- Opening Delimiter -
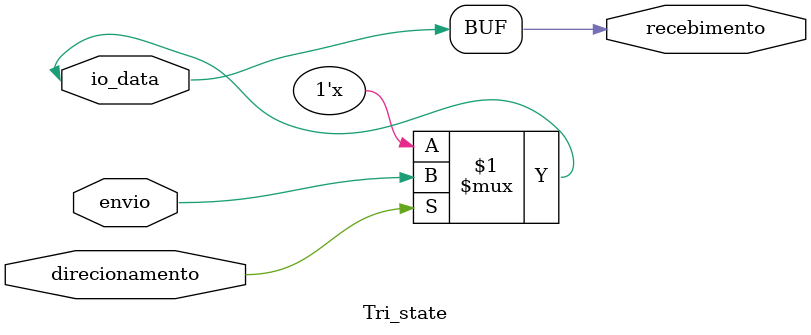
<source format=v>
module Tri_state (
	inout io_data,
	input direcionamento, 
	input envio,
	output recebimento 
); 

 
assign io_data = direcionamento ? envio : 1'bZ;
assign recebimento = io_data;


endmodule
</source>
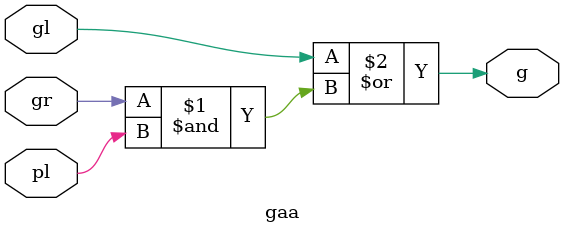
<source format=v>
module PPA #(parameter n=16)(
    input [n-1:0] in1,
    input [n-1:0] in2,
    output [n:0] out
    );
wire [n-1:0]P,G;
assign P=in1^in2;
assign G=in1&in2;
wire cin=0;
wire [7:0]gs1,ps1,gs2,ps2,gs3,ps3,gs4,ps4;
genvar i;
generate for(i=0;i<n/2;i=i+1) begin:faa1
	GA ins3(G[2*i],P[2*i],G[2*i+1],P[2*i+1],gs1[i],ps1[i]);
end
for(i=0;i<n/4;i=i+1) begin:faa2
	GA ins1(gs1[2*i],ps1[2*i],gs1[2*i+1],ps1[2*i+1],gs2[2*i],ps2[2*i]);
	GA ins2(gs1[2*i],ps1[2*i],G[4*i+2],P[4*i+2],gs2[2*i+1],ps2[2*i+1]);
end
endgenerate
////stage3
GA inst1(gs2[1],ps2[1],G[4],P[4],gs3[0],ps3[0]);
GA inst2(gs2[1],ps2[1],gs1[2],ps1[2],gs3[1],ps3[1]);
GA inst3(gs2[1],ps2[1],gs2[2],ps2[2],gs3[2],ps3[2]);
GA inst4(gs2[1],ps2[1],gs2[3],ps2[3],gs3[3],ps3[3]);
GA inst5(gs2[5],ps2[5],G[12],P[12],gs3[4],ps3[4]);
GA inst6(gs2[5],ps2[5],gs1[6],ps1[6],gs3[5],ps3[5]);
GA inst7(gs2[5],ps2[5],gs2[6],ps2[6],gs3[6],ps3[6]);
GA inst8(gs2[5],ps2[5],gs2[7],ps2[7],gs3[7],ps3[7]);

////stage4
GA inst11(gs3[3],ps3[3],G[8],P[8],gs4[0],ps4[0]);
GA inst12(gs3[3],ps3[3],gs1[4],ps1[4],gs4[1],ps4[1]);
GA inst13(gs3[3],ps3[3],gs2[4],ps2[4],gs4[2],ps4[2]);
GA inst14(gs3[3],ps3[3],gs2[5],ps2[5],gs4[3],ps4[3]);
GA inst15(gs3[3],ps3[3],gs3[4],ps3[4],gs4[4],ps4[4]);
GA inst16(gs3[3],ps3[3],gs3[5],ps3[5],gs4[5],ps4[5]);
GA inst17(gs3[3],ps3[3],gs3[6],ps3[6],gs4[6],ps4[6]);
GA inst18(gs3[3],ps3[3],gs3[7],ps3[7],gs4[7],ps4[7]);

assign out[15:8]={gs4[6]^P[15],gs4[5]^P[14],gs4[4]^P[13],gs4[3]^P[12],gs4[2]^P[11],gs4[1]^P[10],gs4[0]^P[9],gs3[3]^P[8]};
assign out[7:0]={gs3[2]^P[7],gs3[1]^P[6],gs3[0]^P[5],gs2[1]^P[4],gs2[0]^P[3],gs1[0]^P[2],G[0]^P[1],P[0]};
assign out[16]=gs4[7];
endmodule

module GA(
	input gr,
	input pr,
	input gl,
	input pl,
	output g,
	output p
	);
assign g=gl|(gr&pl);
assign p=pl&pr;
endmodule

module gaa(
	input gr,
	input gl,
	input pl,
	output g
	);
assign g=gl|(gr&pl);
endmodule


</source>
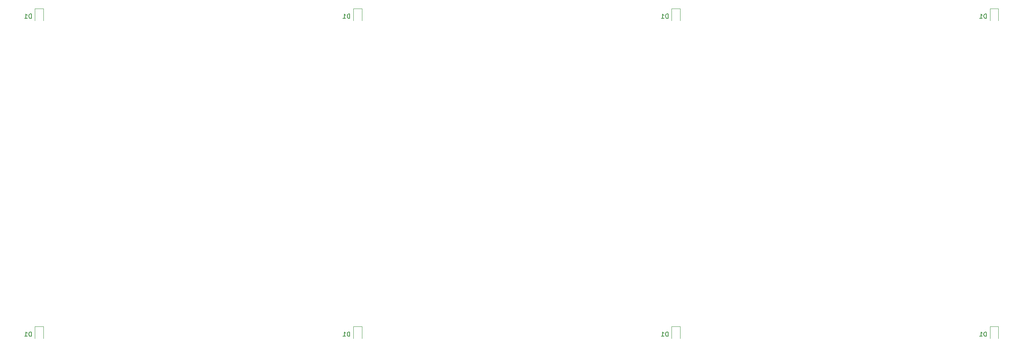
<source format=gbr>
%TF.GenerationSoftware,KiCad,Pcbnew,8.0.9-8.0.9-0~ubuntu24.04.1*%
%TF.CreationDate,2025-07-17T17:50:56+05:00*%
%TF.ProjectId,panel_170725,70616e65-6c5f-4313-9730-3732352e6b69,rev?*%
%TF.SameCoordinates,Original*%
%TF.FileFunction,Legend,Bot*%
%TF.FilePolarity,Positive*%
%FSLAX46Y46*%
G04 Gerber Fmt 4.6, Leading zero omitted, Abs format (unit mm)*
G04 Created by KiCad (PCBNEW 8.0.9-8.0.9-0~ubuntu24.04.1) date 2025-07-17 17:50:56*
%MOMM*%
%LPD*%
G01*
G04 APERTURE LIST*
%ADD10C,0.150000*%
%ADD11C,0.120000*%
G04 APERTURE END LIST*
D10*
X229738094Y-166456319D02*
X229738094Y-165456319D01*
X229738094Y-165456319D02*
X229499999Y-165456319D01*
X229499999Y-165456319D02*
X229357142Y-165503938D01*
X229357142Y-165503938D02*
X229261904Y-165599176D01*
X229261904Y-165599176D02*
X229214285Y-165694414D01*
X229214285Y-165694414D02*
X229166666Y-165884890D01*
X229166666Y-165884890D02*
X229166666Y-166027747D01*
X229166666Y-166027747D02*
X229214285Y-166218223D01*
X229214285Y-166218223D02*
X229261904Y-166313461D01*
X229261904Y-166313461D02*
X229357142Y-166408700D01*
X229357142Y-166408700D02*
X229499999Y-166456319D01*
X229499999Y-166456319D02*
X229738094Y-166456319D01*
X228214285Y-166456319D02*
X228785713Y-166456319D01*
X228499999Y-166456319D02*
X228499999Y-165456319D01*
X228499999Y-165456319D02*
X228595237Y-165599176D01*
X228595237Y-165599176D02*
X228690475Y-165694414D01*
X228690475Y-165694414D02*
X228785713Y-165742033D01*
X157738094Y-166456319D02*
X157738094Y-165456319D01*
X157738094Y-165456319D02*
X157499999Y-165456319D01*
X157499999Y-165456319D02*
X157357142Y-165503938D01*
X157357142Y-165503938D02*
X157261904Y-165599176D01*
X157261904Y-165599176D02*
X157214285Y-165694414D01*
X157214285Y-165694414D02*
X157166666Y-165884890D01*
X157166666Y-165884890D02*
X157166666Y-166027747D01*
X157166666Y-166027747D02*
X157214285Y-166218223D01*
X157214285Y-166218223D02*
X157261904Y-166313461D01*
X157261904Y-166313461D02*
X157357142Y-166408700D01*
X157357142Y-166408700D02*
X157499999Y-166456319D01*
X157499999Y-166456319D02*
X157738094Y-166456319D01*
X156214285Y-166456319D02*
X156785713Y-166456319D01*
X156499999Y-166456319D02*
X156499999Y-165456319D01*
X156499999Y-165456319D02*
X156595237Y-165599176D01*
X156595237Y-165599176D02*
X156690475Y-165694414D01*
X156690475Y-165694414D02*
X156785713Y-165742033D01*
X13738094Y-94456319D02*
X13738094Y-93456319D01*
X13738094Y-93456319D02*
X13499999Y-93456319D01*
X13499999Y-93456319D02*
X13357142Y-93503938D01*
X13357142Y-93503938D02*
X13261904Y-93599176D01*
X13261904Y-93599176D02*
X13214285Y-93694414D01*
X13214285Y-93694414D02*
X13166666Y-93884890D01*
X13166666Y-93884890D02*
X13166666Y-94027747D01*
X13166666Y-94027747D02*
X13214285Y-94218223D01*
X13214285Y-94218223D02*
X13261904Y-94313461D01*
X13261904Y-94313461D02*
X13357142Y-94408700D01*
X13357142Y-94408700D02*
X13499999Y-94456319D01*
X13499999Y-94456319D02*
X13738094Y-94456319D01*
X12214285Y-94456319D02*
X12785713Y-94456319D01*
X12499999Y-94456319D02*
X12499999Y-93456319D01*
X12499999Y-93456319D02*
X12595237Y-93599176D01*
X12595237Y-93599176D02*
X12690475Y-93694414D01*
X12690475Y-93694414D02*
X12785713Y-93742033D01*
X229738094Y-94456319D02*
X229738094Y-93456319D01*
X229738094Y-93456319D02*
X229499999Y-93456319D01*
X229499999Y-93456319D02*
X229357142Y-93503938D01*
X229357142Y-93503938D02*
X229261904Y-93599176D01*
X229261904Y-93599176D02*
X229214285Y-93694414D01*
X229214285Y-93694414D02*
X229166666Y-93884890D01*
X229166666Y-93884890D02*
X229166666Y-94027747D01*
X229166666Y-94027747D02*
X229214285Y-94218223D01*
X229214285Y-94218223D02*
X229261904Y-94313461D01*
X229261904Y-94313461D02*
X229357142Y-94408700D01*
X229357142Y-94408700D02*
X229499999Y-94456319D01*
X229499999Y-94456319D02*
X229738094Y-94456319D01*
X228214285Y-94456319D02*
X228785713Y-94456319D01*
X228499999Y-94456319D02*
X228499999Y-93456319D01*
X228499999Y-93456319D02*
X228595237Y-93599176D01*
X228595237Y-93599176D02*
X228690475Y-93694414D01*
X228690475Y-93694414D02*
X228785713Y-93742033D01*
X85738094Y-166456319D02*
X85738094Y-165456319D01*
X85738094Y-165456319D02*
X85499999Y-165456319D01*
X85499999Y-165456319D02*
X85357142Y-165503938D01*
X85357142Y-165503938D02*
X85261904Y-165599176D01*
X85261904Y-165599176D02*
X85214285Y-165694414D01*
X85214285Y-165694414D02*
X85166666Y-165884890D01*
X85166666Y-165884890D02*
X85166666Y-166027747D01*
X85166666Y-166027747D02*
X85214285Y-166218223D01*
X85214285Y-166218223D02*
X85261904Y-166313461D01*
X85261904Y-166313461D02*
X85357142Y-166408700D01*
X85357142Y-166408700D02*
X85499999Y-166456319D01*
X85499999Y-166456319D02*
X85738094Y-166456319D01*
X84214285Y-166456319D02*
X84785713Y-166456319D01*
X84499999Y-166456319D02*
X84499999Y-165456319D01*
X84499999Y-165456319D02*
X84595237Y-165599176D01*
X84595237Y-165599176D02*
X84690475Y-165694414D01*
X84690475Y-165694414D02*
X84785713Y-165742033D01*
X85738094Y-94456319D02*
X85738094Y-93456319D01*
X85738094Y-93456319D02*
X85499999Y-93456319D01*
X85499999Y-93456319D02*
X85357142Y-93503938D01*
X85357142Y-93503938D02*
X85261904Y-93599176D01*
X85261904Y-93599176D02*
X85214285Y-93694414D01*
X85214285Y-93694414D02*
X85166666Y-93884890D01*
X85166666Y-93884890D02*
X85166666Y-94027747D01*
X85166666Y-94027747D02*
X85214285Y-94218223D01*
X85214285Y-94218223D02*
X85261904Y-94313461D01*
X85261904Y-94313461D02*
X85357142Y-94408700D01*
X85357142Y-94408700D02*
X85499999Y-94456319D01*
X85499999Y-94456319D02*
X85738094Y-94456319D01*
X84214285Y-94456319D02*
X84785713Y-94456319D01*
X84499999Y-94456319D02*
X84499999Y-93456319D01*
X84499999Y-93456319D02*
X84595237Y-93599176D01*
X84595237Y-93599176D02*
X84690475Y-93694414D01*
X84690475Y-93694414D02*
X84785713Y-93742033D01*
X13738094Y-166456319D02*
X13738094Y-165456319D01*
X13738094Y-165456319D02*
X13499999Y-165456319D01*
X13499999Y-165456319D02*
X13357142Y-165503938D01*
X13357142Y-165503938D02*
X13261904Y-165599176D01*
X13261904Y-165599176D02*
X13214285Y-165694414D01*
X13214285Y-165694414D02*
X13166666Y-165884890D01*
X13166666Y-165884890D02*
X13166666Y-166027747D01*
X13166666Y-166027747D02*
X13214285Y-166218223D01*
X13214285Y-166218223D02*
X13261904Y-166313461D01*
X13261904Y-166313461D02*
X13357142Y-166408700D01*
X13357142Y-166408700D02*
X13499999Y-166456319D01*
X13499999Y-166456319D02*
X13738094Y-166456319D01*
X12214285Y-166456319D02*
X12785713Y-166456319D01*
X12499999Y-166456319D02*
X12499999Y-165456319D01*
X12499999Y-165456319D02*
X12595237Y-165599176D01*
X12595237Y-165599176D02*
X12690475Y-165694414D01*
X12690475Y-165694414D02*
X12785713Y-165742033D01*
X157738094Y-94456319D02*
X157738094Y-93456319D01*
X157738094Y-93456319D02*
X157499999Y-93456319D01*
X157499999Y-93456319D02*
X157357142Y-93503938D01*
X157357142Y-93503938D02*
X157261904Y-93599176D01*
X157261904Y-93599176D02*
X157214285Y-93694414D01*
X157214285Y-93694414D02*
X157166666Y-93884890D01*
X157166666Y-93884890D02*
X157166666Y-94027747D01*
X157166666Y-94027747D02*
X157214285Y-94218223D01*
X157214285Y-94218223D02*
X157261904Y-94313461D01*
X157261904Y-94313461D02*
X157357142Y-94408700D01*
X157357142Y-94408700D02*
X157499999Y-94456319D01*
X157499999Y-94456319D02*
X157738094Y-94456319D01*
X156214285Y-94456319D02*
X156785713Y-94456319D01*
X156499999Y-94456319D02*
X156499999Y-93456319D01*
X156499999Y-93456319D02*
X156595237Y-93599176D01*
X156595237Y-93599176D02*
X156690475Y-93694414D01*
X156690475Y-93694414D02*
X156785713Y-93742033D01*
D11*
%TO.C,D1*%
X230540000Y-164254000D02*
X230540000Y-166939000D01*
X232460000Y-164254000D02*
X230540000Y-164254000D01*
X232460000Y-166939000D02*
X232460000Y-164254000D01*
X158540000Y-164254000D02*
X158540000Y-166939000D01*
X160460000Y-164254000D02*
X158540000Y-164254000D01*
X160460000Y-166939000D02*
X160460000Y-164254000D01*
X14540000Y-92254000D02*
X14540000Y-94939000D01*
X16460000Y-92254000D02*
X14540000Y-92254000D01*
X16460000Y-94939000D02*
X16460000Y-92254000D01*
X230540000Y-92254000D02*
X230540000Y-94939000D01*
X232460000Y-92254000D02*
X230540000Y-92254000D01*
X232460000Y-94939000D02*
X232460000Y-92254000D01*
X86540000Y-164254000D02*
X86540000Y-166939000D01*
X88460000Y-164254000D02*
X86540000Y-164254000D01*
X88460000Y-166939000D02*
X88460000Y-164254000D01*
X86540000Y-92254000D02*
X86540000Y-94939000D01*
X88460000Y-92254000D02*
X86540000Y-92254000D01*
X88460000Y-94939000D02*
X88460000Y-92254000D01*
X14540000Y-164254000D02*
X14540000Y-166939000D01*
X16460000Y-164254000D02*
X14540000Y-164254000D01*
X16460000Y-166939000D02*
X16460000Y-164254000D01*
X158540000Y-92254000D02*
X158540000Y-94939000D01*
X160460000Y-92254000D02*
X158540000Y-92254000D01*
X160460000Y-94939000D02*
X160460000Y-92254000D01*
%TD*%
M02*

</source>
- Closing Delimiter -
**Assignment**:
The word to find is "begin". Copy every line of the records that holds it.

**Solution for this task**:
generate for(i=0;i<n/2;i=i+1) begin:faa1
for(i=0;i<n/4;i=i+1) begin:faa2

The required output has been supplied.